Have you thought of vacuum sealing in jars?


----------



## JayJay (Nov 23, 2010)

Grimm said:


> Have you thought of vacuum sealing in jars?


And if there is no power, you can use a brake bleeder to reseal.
It works. I have one and it is testy some time, but I like having it.


----------



## Grimm (Sep 5, 2012)

JayJay said:


> And if there is no power, you can use a brake bleeder to reseal.
> It works. I have one and it is testy some time, but I like having it.


I personally think sealing the powder in jars is less of a drain on the wallet because you don't have to buy the bags as often. Plus you can reseal after you use what you want from the jar.

The brake bleeder is smart too.


----------



## Dakine (Sep 4, 2012)

I have done powdered eggs in jars already, and they lose their seal after a few months.

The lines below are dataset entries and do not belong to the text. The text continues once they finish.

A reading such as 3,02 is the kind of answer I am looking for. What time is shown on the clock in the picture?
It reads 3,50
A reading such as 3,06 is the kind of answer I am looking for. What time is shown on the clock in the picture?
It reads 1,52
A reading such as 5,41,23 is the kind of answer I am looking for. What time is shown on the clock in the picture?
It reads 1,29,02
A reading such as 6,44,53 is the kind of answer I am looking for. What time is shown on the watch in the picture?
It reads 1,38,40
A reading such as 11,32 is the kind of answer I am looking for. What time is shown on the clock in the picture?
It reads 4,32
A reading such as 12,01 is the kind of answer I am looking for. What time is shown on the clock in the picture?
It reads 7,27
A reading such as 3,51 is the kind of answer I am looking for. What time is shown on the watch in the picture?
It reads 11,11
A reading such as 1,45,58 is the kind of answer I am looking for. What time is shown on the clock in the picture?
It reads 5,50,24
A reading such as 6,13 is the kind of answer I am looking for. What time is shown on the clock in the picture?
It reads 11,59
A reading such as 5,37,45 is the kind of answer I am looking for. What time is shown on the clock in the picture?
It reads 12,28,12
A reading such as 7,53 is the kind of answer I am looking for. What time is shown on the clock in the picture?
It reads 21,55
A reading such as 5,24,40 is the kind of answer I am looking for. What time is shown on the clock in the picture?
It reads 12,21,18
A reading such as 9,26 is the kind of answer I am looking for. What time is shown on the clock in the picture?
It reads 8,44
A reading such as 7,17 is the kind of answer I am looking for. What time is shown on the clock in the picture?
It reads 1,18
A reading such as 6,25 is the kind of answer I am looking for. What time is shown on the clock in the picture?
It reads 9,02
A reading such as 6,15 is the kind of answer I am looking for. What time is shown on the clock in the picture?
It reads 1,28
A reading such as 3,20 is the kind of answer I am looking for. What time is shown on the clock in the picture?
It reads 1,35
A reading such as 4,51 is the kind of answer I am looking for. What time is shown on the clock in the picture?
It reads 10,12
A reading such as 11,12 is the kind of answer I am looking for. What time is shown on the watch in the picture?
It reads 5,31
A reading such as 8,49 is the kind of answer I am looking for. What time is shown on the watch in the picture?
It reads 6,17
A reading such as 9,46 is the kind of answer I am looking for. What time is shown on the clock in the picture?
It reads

This could be sustainable if I were willing to put in the time to rotate it out and track it, but I'd rather not get that involved if I can solve it by throwing money at it and making it 20+years good to go.

going to start a new thread with what I learned and ask if this is normal behavior from a foodsaver


----------



## Davarm (Oct 22, 2011)

I've vacuum sealed some powdered milk in bags, something you need to watch for is that some of the fine powder will likely get sucked into the vacuum pump and could shorten the life of sealer.


----------



## LincTex (Apr 1, 2011)

Dakine said:


> ... in jars already, and they lose their seal after a few months.





Davarm said:


> ...you need to watch for is that some of the fine powder will likely get sucked into the vacuum pump and could shorten the life of sealer.


Vacuum seal the powdered milk in jars first.... then vacuum seal the jar inside a bag!! Done!


----------



## goshengirl (Dec 18, 2010)

Dakine said:


> I have done powdered eggs in jars already, and they lose their seal after a few months.


Really? I've not had that problem with powdered items (I've sealed a lot of powdered seasonings and gravies, but not eggs, so that may be a difference.) I do use a small oxy absorber in the jar - I wonder if that creates enough of an additional vacuum on top of using the food saver vac to keep them sealed? I don't know about super long term, but I do have items that have stayed sealed for over two years (because I wasn't rotating stock as well as I should have been). I'm not a big fan of the bags anymore. I've found they can lose their seals after a while.


----------



## Cud579 (Apr 26, 2010)

Problems and solution for vaccuum sealing dry goods in jars.

I have had problems with my lids staying sealed for a length of time UNTIL I started heating my lids in the oven to soften the rubber on the lid. I did have to replace my clear tube once after sealing toooo many jars of cocoa powder.  I also started wiping my jars down just prior to vaccuum sealing them as there seemed to be a fine powder on them which caused them not to seal to good.

After i made the minor changes to the way I vaccuum seal dry goods, haven't had any failures. (Fingers crossed)


----------